Request minimum rank in LowRankApprox.jl?

I’m using the id method (interpolative decomposition or ID) from the LowRankApprox.jl package. In the algorithm I’m trying to program (a variant of the “tensor cross interpolation”, reviewed in depth in this article which uses a kind of two-sided ID), it would be very helpful to be able to request a minimum rank k.

This way, the output matrices C and Z would be such that C would be guaranteed to contain at least k columns of the original matrix.

Currently, I’m just setting the rtol parameter and because of how my algorithm works, sometimes I am only getting C to have single column of the original matrix since it’s part of a kind of alternating optimization outer algorithm and the matrices I’m computing the ID of have approximate low rank early on in the algorithm, which is an artifact of my initial parameter choice. I could try to choose the parameters differently but it might be technical to do whereas just pushing up the rank of the matrices returned from the ID might be a sort of general, automatic solution.

Thanks to LowRankApprox developer @dlfivefifty or anyone else who might help.

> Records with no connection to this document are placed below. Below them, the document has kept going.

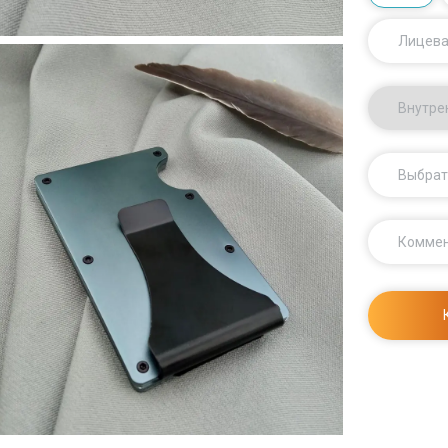
Лицева
Внутре
Выбрат
Комме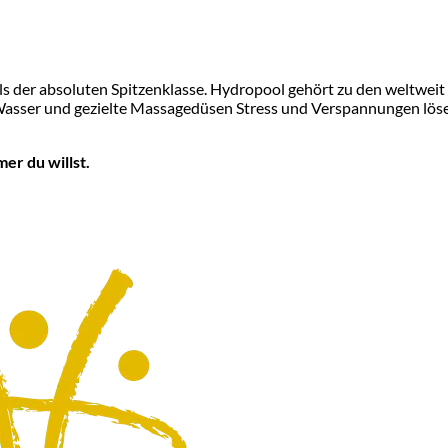
s der absoluten Spitzenklasse. Hydropool gehört zu den weltweit
 Wasser und gezielte Massagedüsen Stress und Verspannungen lös
er du willst.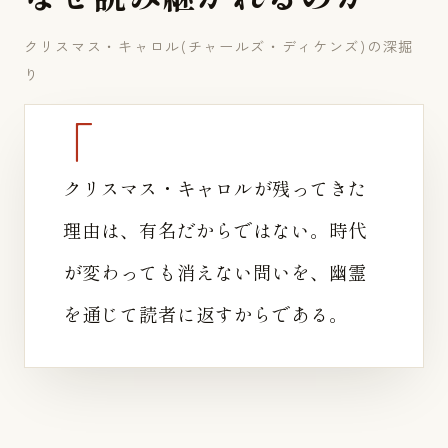
クリスマス・キャロル(チャールズ・ディケンズ)の深掘
り
クリスマス・キャロルが残ってきた
理由は、有名だからではない。時代
が変わっても消えない問いを、幽霊
を通じて読者に返すからである。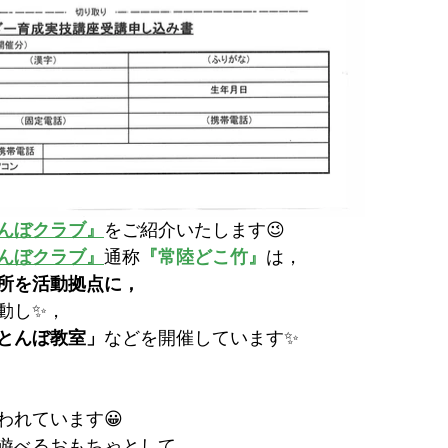
んぼクラブ』
をご紹介いたします😉
んぼクラブ』
通称
『常陸どこ竹』
は，
所を活動拠点に，
動し✨，
とんぼ教室」
などを開催しています✨
われています😀
遊べるおもちゃとして，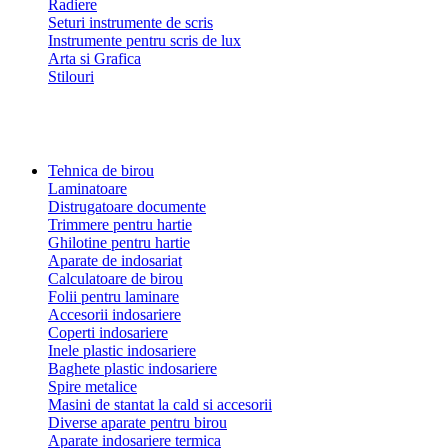
Radiere
Seturi instrumente de scris
Instrumente pentru scris de lux
Arta si Grafica
Stilouri
Tehnica de birou
Laminatoare
Distrugatoare documente
Trimmere pentru hartie
Ghilotine pentru hartie
Aparate de indosariat
Calculatoare de birou
Folii pentru laminare
Accesorii indosariere
Coperti indosariere
Inele plastic indosariere
Baghete plastic indosariere
Spire metalice
Masini de stantat la cald si accesorii
Diverse aparate pentru birou
Aparate indosariere termica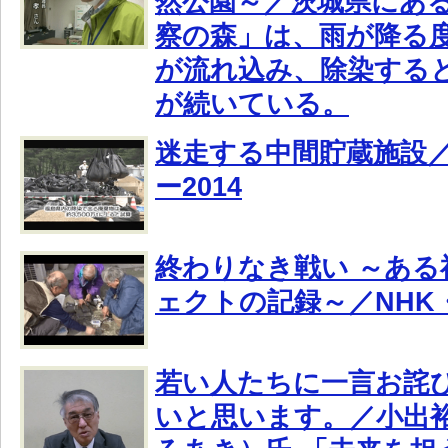
然公園～／茨城県にあ
察の森」は、雨が降る
が流れ込み、除染する
が続いている。
迷走する中間貯蔵施設
ー2014
終わりなき戦い ～ある
ェクトの記録～／NHK・
若い人たちに一言お詫
いと思います。／小出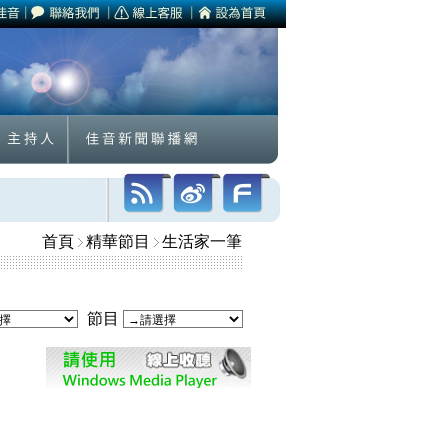
首頁
精華節目
生活家一筆
節目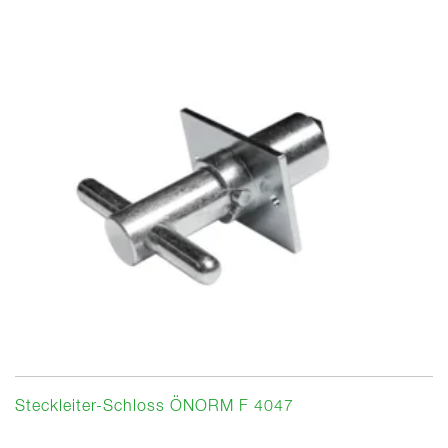
Steckleiter-Schloss ÖNORM F 4047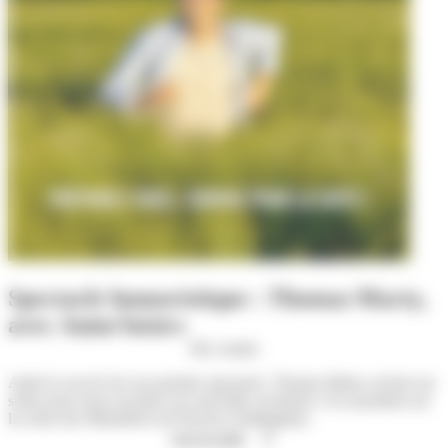
Spectacle humoristique : Thomas Marty,
avec Anim'loisirs
M'y rendre
Après le succès de son premier spectacle, Thomas Marty revient sur
scène pour nous raconter ses nouvelles aventures. Il se produira sur
la scène des Marinières de Porcieu-Amblagnieu.
Lire la suite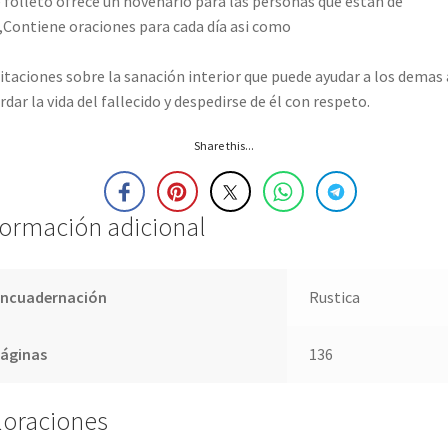
 folleto ofrece un novenario para las personas que están de
,Contiene oraciones para cada día asi como
taciones sobre la sanación interior que puede ayudar a los demas 
rdar la vida del fallecido y despedirse de él con respeto.
Share this...
formación adicional
Encuadernación
Rustica
Páginas
136
loraciones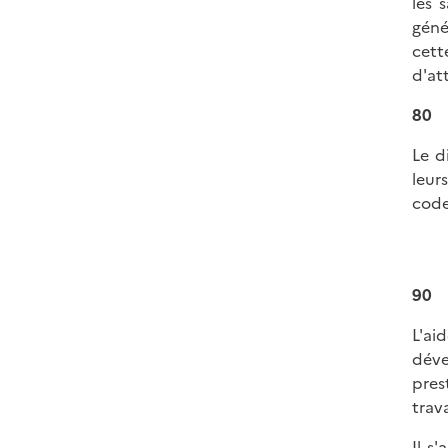
les 
géné
cett
d'at
80
Le d
leur
code
90
L'ai
déve
pres
trava
Il s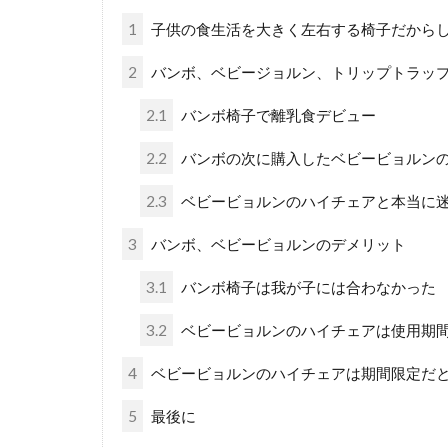
1
子供の食生活を大きく左右する椅子だから
2
バンボ、ベビージョルン、トリップトラッ
2.1
バンボ椅子で離乳食デビュー
2.2
バンボの次に購入したベビービョルン
2.3
ベビービョルンのハイチェアと本当に
3
バンボ、ベビービョルンのデメリット
3.1
バンボ椅子は我が子には合わなかった
3.2
ベビービョルンのハイチェアは使用期
4
ベビービョルンのハイチェアは期間限定だ
5
最後に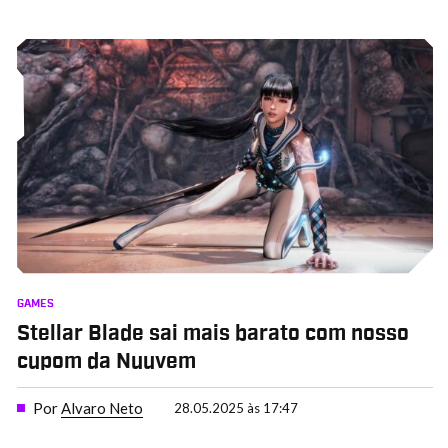
GAMES
Stellar Blade sai mais barato com nosso
cupom da Nuuvem
Por
Alvaro Neto
28.05.2025 às 17:47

I wasn’t the developer just became the maintainer

If you look at the commit history you’ll find the author of the code. Otherwise you could try asking Mikael Slevinsky who knows something about ID

At a quick glance through the code, it seems like the termination check is here, and maybe you could just change this to something like

if jn-1 > minrank && abs(A[jn-1,jn-1]) <= ptol
    @inbounds for i = max(minrank+1, j):jn-1
        abs(A[i,i]) <= ptol && return i - 1

Thanks for the helpful information & tips. I did try modifying the code myself earlier and it gave the desired result, but then also caused some occasional crashes that I didn’t investigate fully. Now I’ve since gone with a custom implementation of a different, but related matrix factorization.